**Human pose keypoint data**
.....

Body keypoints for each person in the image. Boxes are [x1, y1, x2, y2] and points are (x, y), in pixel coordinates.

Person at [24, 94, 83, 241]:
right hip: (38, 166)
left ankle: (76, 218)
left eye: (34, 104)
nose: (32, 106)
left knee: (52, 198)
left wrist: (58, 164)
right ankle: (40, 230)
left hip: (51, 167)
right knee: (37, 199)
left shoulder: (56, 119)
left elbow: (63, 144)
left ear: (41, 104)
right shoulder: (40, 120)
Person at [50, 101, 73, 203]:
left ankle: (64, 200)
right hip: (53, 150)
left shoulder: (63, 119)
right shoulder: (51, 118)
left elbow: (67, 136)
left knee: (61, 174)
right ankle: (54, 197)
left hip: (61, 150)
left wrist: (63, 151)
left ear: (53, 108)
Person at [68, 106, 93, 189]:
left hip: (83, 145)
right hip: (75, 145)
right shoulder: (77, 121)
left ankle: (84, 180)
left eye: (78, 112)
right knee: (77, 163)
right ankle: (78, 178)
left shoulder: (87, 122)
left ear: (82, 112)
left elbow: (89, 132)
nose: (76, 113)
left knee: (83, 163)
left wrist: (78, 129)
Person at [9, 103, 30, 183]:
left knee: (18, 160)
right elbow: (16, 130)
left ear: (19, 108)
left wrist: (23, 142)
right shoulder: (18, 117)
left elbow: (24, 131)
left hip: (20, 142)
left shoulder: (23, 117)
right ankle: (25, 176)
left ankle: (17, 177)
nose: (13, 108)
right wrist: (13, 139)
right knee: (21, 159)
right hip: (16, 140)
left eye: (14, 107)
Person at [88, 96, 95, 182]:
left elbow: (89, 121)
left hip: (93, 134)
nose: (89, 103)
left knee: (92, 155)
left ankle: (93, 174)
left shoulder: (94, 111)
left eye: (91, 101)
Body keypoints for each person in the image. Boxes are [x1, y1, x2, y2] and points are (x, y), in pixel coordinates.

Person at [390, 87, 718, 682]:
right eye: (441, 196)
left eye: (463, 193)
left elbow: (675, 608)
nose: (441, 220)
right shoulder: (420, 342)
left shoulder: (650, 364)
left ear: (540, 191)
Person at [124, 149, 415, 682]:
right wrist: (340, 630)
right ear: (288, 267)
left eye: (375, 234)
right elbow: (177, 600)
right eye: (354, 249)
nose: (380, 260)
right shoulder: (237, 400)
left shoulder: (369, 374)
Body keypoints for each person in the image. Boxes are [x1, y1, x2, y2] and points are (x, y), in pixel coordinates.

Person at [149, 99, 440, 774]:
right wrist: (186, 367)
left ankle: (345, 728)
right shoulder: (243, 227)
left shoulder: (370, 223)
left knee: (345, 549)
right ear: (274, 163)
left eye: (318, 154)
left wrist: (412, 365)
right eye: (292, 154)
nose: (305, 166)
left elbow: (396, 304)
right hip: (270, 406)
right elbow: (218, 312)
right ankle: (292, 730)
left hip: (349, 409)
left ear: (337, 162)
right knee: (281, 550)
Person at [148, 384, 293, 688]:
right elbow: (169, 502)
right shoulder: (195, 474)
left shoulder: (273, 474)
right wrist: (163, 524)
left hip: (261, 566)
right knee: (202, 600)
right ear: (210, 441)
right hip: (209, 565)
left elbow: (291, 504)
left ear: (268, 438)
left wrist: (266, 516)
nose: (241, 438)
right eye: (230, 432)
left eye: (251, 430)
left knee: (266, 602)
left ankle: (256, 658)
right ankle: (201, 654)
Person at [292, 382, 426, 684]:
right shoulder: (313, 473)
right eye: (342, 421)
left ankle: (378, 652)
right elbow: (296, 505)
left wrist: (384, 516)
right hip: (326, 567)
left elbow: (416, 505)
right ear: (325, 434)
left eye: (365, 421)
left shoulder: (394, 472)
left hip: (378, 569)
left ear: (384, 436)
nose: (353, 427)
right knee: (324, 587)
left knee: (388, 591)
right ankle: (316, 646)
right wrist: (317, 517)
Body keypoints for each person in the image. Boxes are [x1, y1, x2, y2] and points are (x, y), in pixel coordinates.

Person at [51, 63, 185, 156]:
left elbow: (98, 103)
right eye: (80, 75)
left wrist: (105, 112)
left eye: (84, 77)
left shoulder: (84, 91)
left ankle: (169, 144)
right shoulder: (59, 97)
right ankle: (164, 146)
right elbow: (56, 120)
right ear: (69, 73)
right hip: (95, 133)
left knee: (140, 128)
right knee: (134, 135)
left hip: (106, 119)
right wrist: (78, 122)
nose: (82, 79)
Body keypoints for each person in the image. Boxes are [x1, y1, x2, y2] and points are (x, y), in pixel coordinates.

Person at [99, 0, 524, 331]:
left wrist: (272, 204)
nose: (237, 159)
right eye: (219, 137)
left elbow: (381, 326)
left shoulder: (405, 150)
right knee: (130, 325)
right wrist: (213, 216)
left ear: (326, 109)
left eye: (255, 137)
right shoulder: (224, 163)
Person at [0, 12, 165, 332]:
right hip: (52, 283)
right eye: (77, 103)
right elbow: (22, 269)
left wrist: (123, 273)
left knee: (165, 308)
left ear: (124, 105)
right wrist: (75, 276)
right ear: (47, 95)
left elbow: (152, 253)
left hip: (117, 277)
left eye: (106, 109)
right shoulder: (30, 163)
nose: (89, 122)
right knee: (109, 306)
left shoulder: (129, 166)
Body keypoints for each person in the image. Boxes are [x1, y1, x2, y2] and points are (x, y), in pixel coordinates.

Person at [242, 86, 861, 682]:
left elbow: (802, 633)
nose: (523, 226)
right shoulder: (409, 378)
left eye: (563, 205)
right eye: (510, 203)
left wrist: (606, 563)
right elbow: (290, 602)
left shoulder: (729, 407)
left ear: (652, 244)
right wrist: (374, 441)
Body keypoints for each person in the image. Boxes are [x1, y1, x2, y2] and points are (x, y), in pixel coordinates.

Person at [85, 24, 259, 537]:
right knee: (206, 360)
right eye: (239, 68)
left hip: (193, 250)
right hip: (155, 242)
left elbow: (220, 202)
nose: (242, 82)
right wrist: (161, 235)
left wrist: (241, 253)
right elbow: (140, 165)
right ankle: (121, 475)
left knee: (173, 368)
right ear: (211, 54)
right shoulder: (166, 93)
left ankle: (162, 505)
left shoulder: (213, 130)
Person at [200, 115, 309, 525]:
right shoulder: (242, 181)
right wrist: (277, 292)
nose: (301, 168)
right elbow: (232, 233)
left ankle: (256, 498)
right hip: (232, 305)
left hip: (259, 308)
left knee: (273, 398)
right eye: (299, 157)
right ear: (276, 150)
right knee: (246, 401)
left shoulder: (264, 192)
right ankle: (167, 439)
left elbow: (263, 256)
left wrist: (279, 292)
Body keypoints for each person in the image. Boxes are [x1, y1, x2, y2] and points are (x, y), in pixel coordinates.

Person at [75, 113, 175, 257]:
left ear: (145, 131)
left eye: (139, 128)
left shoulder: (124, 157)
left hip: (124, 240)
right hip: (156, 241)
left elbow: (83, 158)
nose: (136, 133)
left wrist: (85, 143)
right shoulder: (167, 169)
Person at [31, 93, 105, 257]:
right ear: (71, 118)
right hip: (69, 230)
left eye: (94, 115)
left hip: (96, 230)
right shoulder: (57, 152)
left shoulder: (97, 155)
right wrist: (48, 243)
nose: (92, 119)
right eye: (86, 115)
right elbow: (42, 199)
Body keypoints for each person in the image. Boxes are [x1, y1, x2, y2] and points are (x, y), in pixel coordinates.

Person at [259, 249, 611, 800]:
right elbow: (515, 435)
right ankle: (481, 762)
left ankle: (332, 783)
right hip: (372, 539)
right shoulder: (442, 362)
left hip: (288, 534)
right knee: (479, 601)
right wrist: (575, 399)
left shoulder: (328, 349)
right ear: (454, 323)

.....

**TASK OBJECTIVE**
After reading the entries, reproduce every one of them exactly.

**TASK SOLUTION**
Body keypoints for each person in the image. Boxes are [x1, y1, x2, y2] and points are (x, y), in pixel coordinates.

Person at [24, 94, 83, 241]:
right hip: (38, 166)
left ankle: (76, 218)
left eye: (34, 104)
nose: (32, 106)
left knee: (52, 198)
left wrist: (58, 164)
right ankle: (40, 230)
left hip: (51, 167)
right knee: (37, 199)
left shoulder: (56, 119)
left elbow: (63, 144)
left ear: (41, 104)
right shoulder: (40, 120)
Person at [50, 101, 73, 203]:
left ankle: (64, 200)
right hip: (53, 150)
left shoulder: (63, 119)
right shoulder: (51, 118)
left elbow: (67, 136)
left knee: (61, 174)
right ankle: (54, 197)
left hip: (61, 150)
left wrist: (63, 151)
left ear: (53, 108)
Person at [68, 106, 93, 189]:
left hip: (83, 145)
right hip: (75, 145)
right shoulder: (77, 121)
left ankle: (84, 180)
left eye: (78, 112)
right knee: (77, 163)
right ankle: (78, 178)
left shoulder: (87, 122)
left ear: (82, 112)
left elbow: (89, 132)
nose: (76, 113)
left knee: (83, 163)
left wrist: (78, 129)
Person at [9, 103, 30, 183]:
left knee: (18, 160)
right elbow: (16, 130)
left ear: (19, 108)
left wrist: (23, 142)
right shoulder: (18, 117)
left elbow: (24, 131)
left hip: (20, 142)
left shoulder: (23, 117)
right ankle: (25, 176)
left ankle: (17, 177)
nose: (13, 108)
right wrist: (13, 139)
right knee: (21, 159)
right hip: (16, 140)
left eye: (14, 107)
Person at [88, 96, 95, 182]:
left elbow: (89, 121)
left hip: (93, 134)
nose: (89, 103)
left knee: (92, 155)
left ankle: (93, 174)
left shoulder: (94, 111)
left eye: (91, 101)
Body keypoints for each person in the image. Boxes are [x1, y1, x2, y2] and points are (x, y), in pixel coordinates.

Person at [390, 87, 718, 682]:
right eye: (441, 196)
left eye: (463, 193)
left elbow: (675, 608)
nose: (441, 220)
right shoulder: (420, 342)
left shoulder: (650, 364)
left ear: (540, 191)
Person at [124, 149, 415, 682]:
right wrist: (340, 630)
right ear: (288, 267)
left eye: (375, 234)
right elbow: (177, 600)
right eye: (354, 249)
nose: (380, 260)
right shoulder: (237, 400)
left shoulder: (369, 374)
Body keypoints for each person in the image. Boxes are [x1, y1, x2, y2] and points are (x, y), in pixel coordinates.

Person at [149, 99, 440, 774]:
right wrist: (186, 367)
left ankle: (345, 728)
right shoulder: (243, 227)
left shoulder: (370, 223)
left knee: (345, 549)
right ear: (274, 163)
left eye: (318, 154)
left wrist: (412, 365)
right eye: (292, 154)
nose: (305, 166)
left elbow: (396, 304)
right hip: (270, 406)
right elbow: (218, 312)
right ankle: (292, 730)
left hip: (349, 409)
left ear: (337, 162)
right knee: (281, 550)
Person at [148, 384, 293, 688]:
right elbow: (169, 502)
right shoulder: (195, 474)
left shoulder: (273, 474)
right wrist: (163, 524)
left hip: (261, 566)
right knee: (202, 600)
right ear: (210, 441)
right hip: (209, 565)
left elbow: (291, 504)
left ear: (268, 438)
left wrist: (266, 516)
nose: (241, 438)
right eye: (230, 432)
left eye: (251, 430)
left knee: (266, 602)
left ankle: (256, 658)
right ankle: (201, 654)
Person at [292, 382, 426, 684]:
right shoulder: (313, 473)
right eye: (342, 421)
left ankle: (378, 652)
right elbow: (296, 505)
left wrist: (384, 516)
right hip: (326, 567)
left elbow: (416, 505)
right ear: (325, 434)
left eye: (365, 421)
left shoulder: (394, 472)
left hip: (378, 569)
left ear: (384, 436)
nose: (353, 427)
right knee: (324, 587)
left knee: (388, 591)
right ankle: (316, 646)
right wrist: (317, 517)
Body keypoints for each person in the image. Boxes are [x1, y1, x2, y2] and points are (x, y), in pixel coordinates.

Person at [51, 63, 185, 156]:
left elbow: (98, 103)
right eye: (80, 75)
left wrist: (105, 112)
left eye: (84, 77)
left shoulder: (84, 91)
left ankle: (169, 144)
right shoulder: (59, 97)
right ankle: (164, 146)
right elbow: (56, 120)
right ear: (69, 73)
right hip: (95, 133)
left knee: (140, 128)
right knee: (134, 135)
left hip: (106, 119)
right wrist: (78, 122)
nose: (82, 79)
Body keypoints for each person in the image. Boxes are [x1, y1, x2, y2] and points are (x, y), in pixel coordinates.

Person at [99, 0, 524, 331]:
left wrist: (272, 204)
nose: (237, 159)
right eye: (219, 137)
left elbow: (381, 326)
left shoulder: (405, 150)
right knee: (130, 325)
right wrist: (213, 216)
left ear: (326, 109)
left eye: (255, 137)
right shoulder: (224, 163)
Person at [0, 12, 165, 332]:
right hip: (52, 283)
right eye: (77, 103)
right elbow: (22, 269)
left wrist: (123, 273)
left knee: (165, 308)
left ear: (124, 105)
right wrist: (75, 276)
right ear: (47, 95)
left elbow: (152, 253)
left hip: (117, 277)
left eye: (106, 109)
right shoulder: (30, 163)
nose: (89, 122)
right knee: (109, 306)
left shoulder: (129, 166)
Body keypoints for each person in the image. Boxes are [x1, y1, x2, y2] and points are (x, y), in pixel coordinates.

Person at [242, 86, 861, 682]:
left elbow: (802, 633)
nose: (523, 226)
right shoulder: (409, 378)
left eye: (563, 205)
right eye: (510, 203)
left wrist: (606, 563)
right elbow: (290, 602)
left shoulder: (729, 407)
left ear: (652, 244)
right wrist: (374, 441)
Body keypoints for each person in the image. Boxes are [x1, y1, x2, y2] and points are (x, y), in pixel coordinates.

Person at [85, 24, 259, 537]:
right knee: (206, 360)
right eye: (239, 68)
left hip: (193, 250)
right hip: (155, 242)
left elbow: (220, 202)
nose: (242, 82)
right wrist: (161, 235)
left wrist: (241, 253)
right elbow: (140, 165)
right ankle: (121, 475)
left knee: (173, 368)
right ear: (211, 54)
right shoulder: (166, 93)
left ankle: (162, 505)
left shoulder: (213, 130)
Person at [200, 115, 309, 525]:
right shoulder: (242, 181)
right wrist: (277, 292)
nose: (301, 168)
right elbow: (232, 233)
left ankle: (256, 498)
right hip: (232, 305)
left hip: (259, 308)
left knee: (273, 398)
right eye: (299, 157)
right ear: (276, 150)
right knee: (246, 401)
left shoulder: (264, 192)
right ankle: (167, 439)
left elbow: (263, 256)
left wrist: (279, 292)
Body keypoints for each person in the image. Boxes are [x1, y1, x2, y2] and points are (x, y), in pixel coordinates.

Person at [75, 113, 175, 257]:
left ear: (145, 131)
left eye: (139, 128)
left shoulder: (124, 157)
left hip: (124, 240)
right hip: (156, 241)
left elbow: (83, 158)
nose: (136, 133)
left wrist: (85, 143)
right shoulder: (167, 169)
Person at [31, 93, 105, 257]:
right ear: (71, 118)
right hip: (69, 230)
left eye: (94, 115)
left hip: (96, 230)
right shoulder: (57, 152)
left shoulder: (97, 155)
right wrist: (48, 243)
nose: (92, 119)
right eye: (86, 115)
right elbow: (42, 199)
Body keypoints for each person in the image. Boxes are [x1, y1, x2, y2] and points are (x, y), in pixel coordinates.

Person at [259, 249, 611, 800]:
right elbow: (515, 435)
right ankle: (481, 762)
left ankle: (332, 783)
right hip: (372, 539)
right shoulder: (442, 362)
left hip: (288, 534)
right knee: (479, 601)
right wrist: (575, 399)
left shoulder: (328, 349)
right ear: (454, 323)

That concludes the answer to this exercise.